When they received an invoice from InsureMe for $450 plus GST, John and Anna disputed their liability for any charge. John and Anna pointed out that Chris had made the first approach to them and said there would be no charge for his services. When John and Anna signed the disclosure form, they noted that the section that said “we prefer to pay fees for any services provided by the adviser while this agreement is in force” was deleted. Chris did not give them a copy of the disclosure statement at the meeting and in fact they did not receive it until some months later after they questioned the charge.

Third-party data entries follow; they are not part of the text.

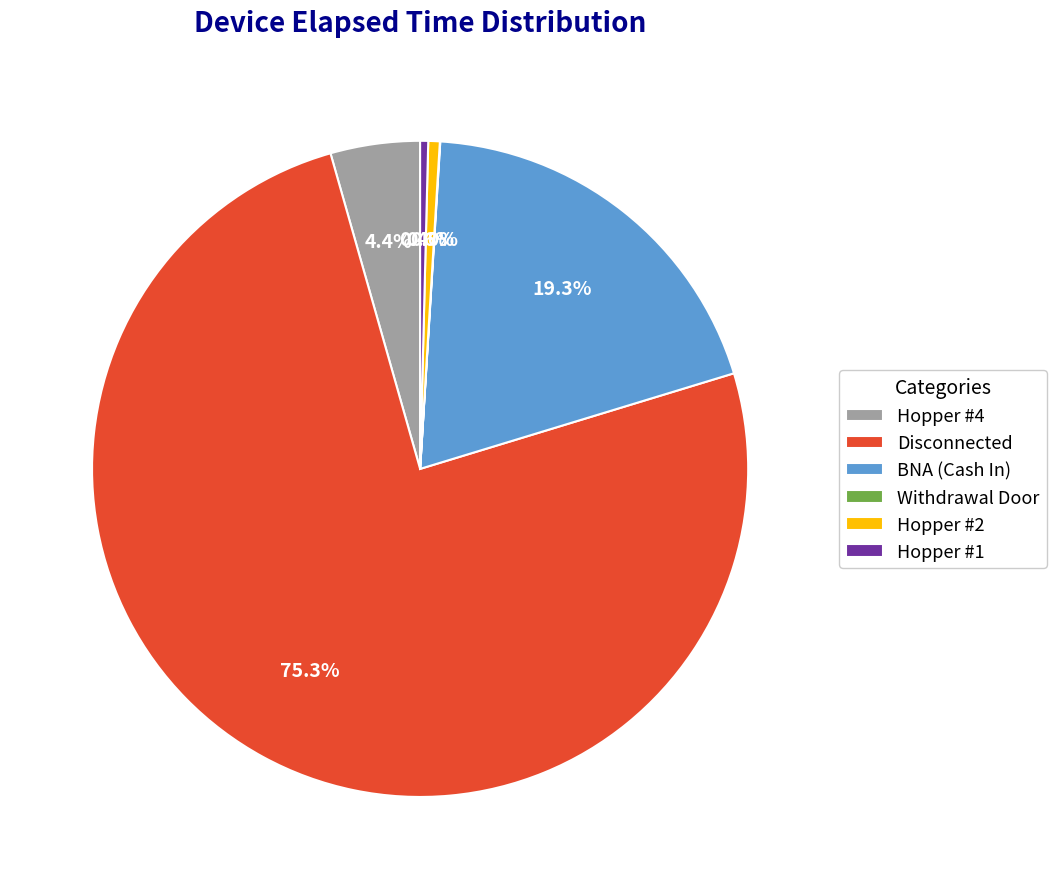

The Hopper #2 slice represents 11% of the pie. True or false?

False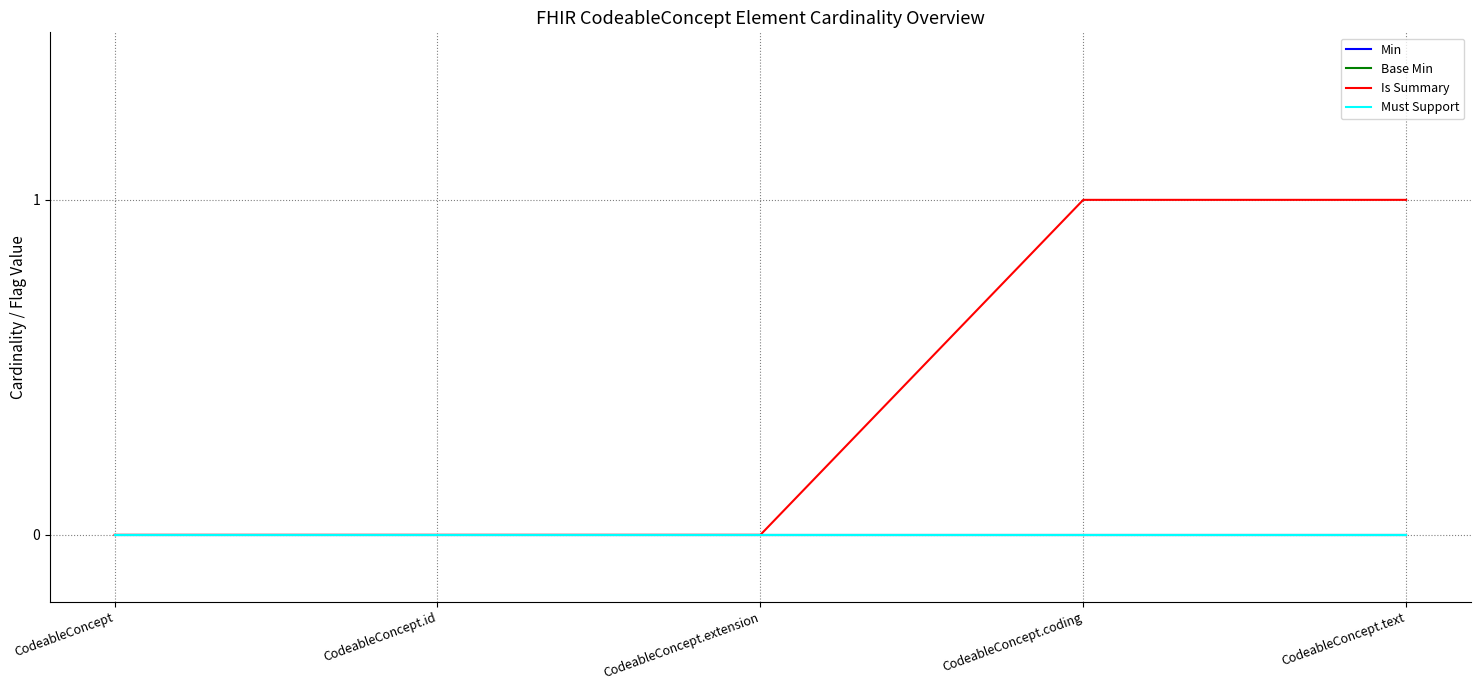

True or false: Is Summary and Must Support intersect in this chart.

False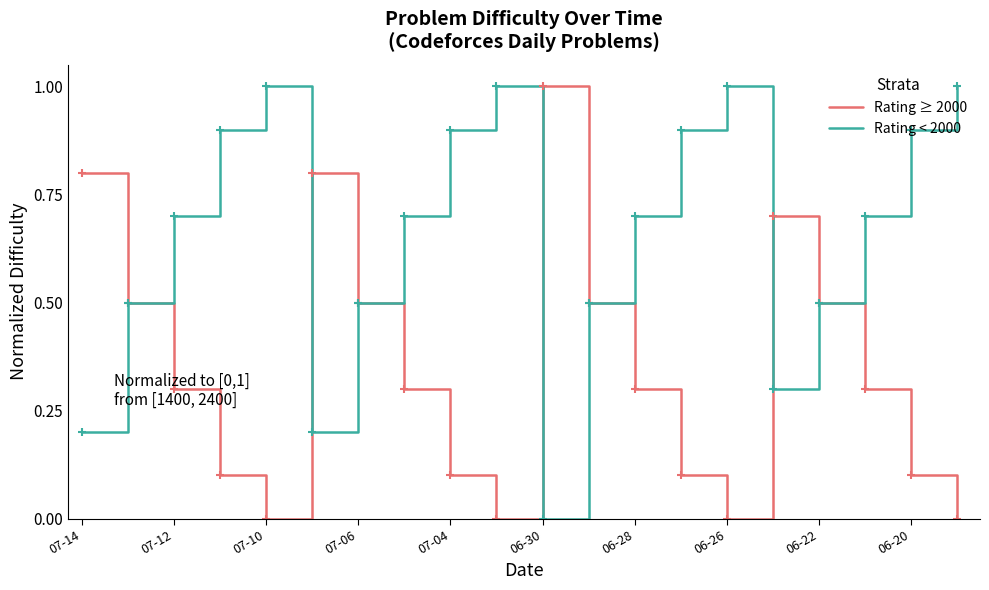

List the series in order of their overall mean, lowest first.

Rating ≥ 2000, Rating < 2000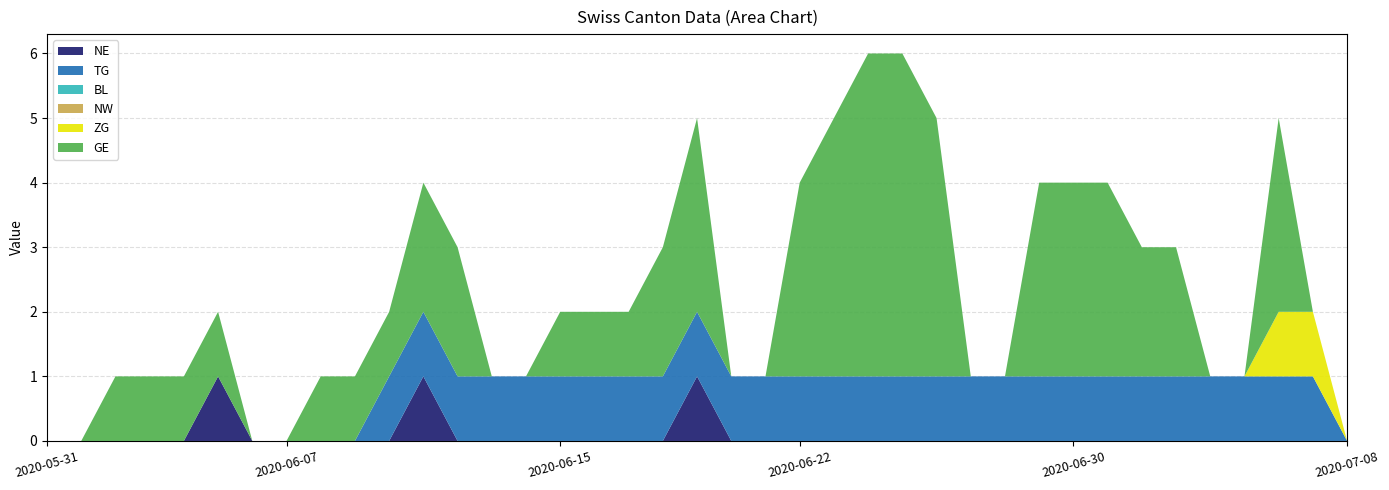

True or false: TG and GE cross at least once.

False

Chris of InsureMe confirmed he had made the first approach to John and Anna but it was the result of a referral from another company, not a cold call. Chris understood that John and Anna wanted to reduce their insurance premiums while retaining good cover. Before meeting with John and Anna, Chris emailed the company’s Scope of Service and Engagement agreement which includes the disclosure statement. Chris went through the document with John and Anna at the meeting and emailed a copy of the signed agreement a few days later. Chris said John and Anna should have been well aware of the clause stating that a fee may be payable if no business is transacted. Chris disagreed with John and Anna’s claim that he had told them there would be no fee payable. Chris felt that in view of the amount of work he had done, he was fully entitled to make the charge.
Once FSCL became involved, Chris reviewed his company’s decision. Because of the costs involved in an investigation, Chris decided to write off the fee in this case although he remained sure that the charge was a legitimate one. The complaint was resolved on that basis.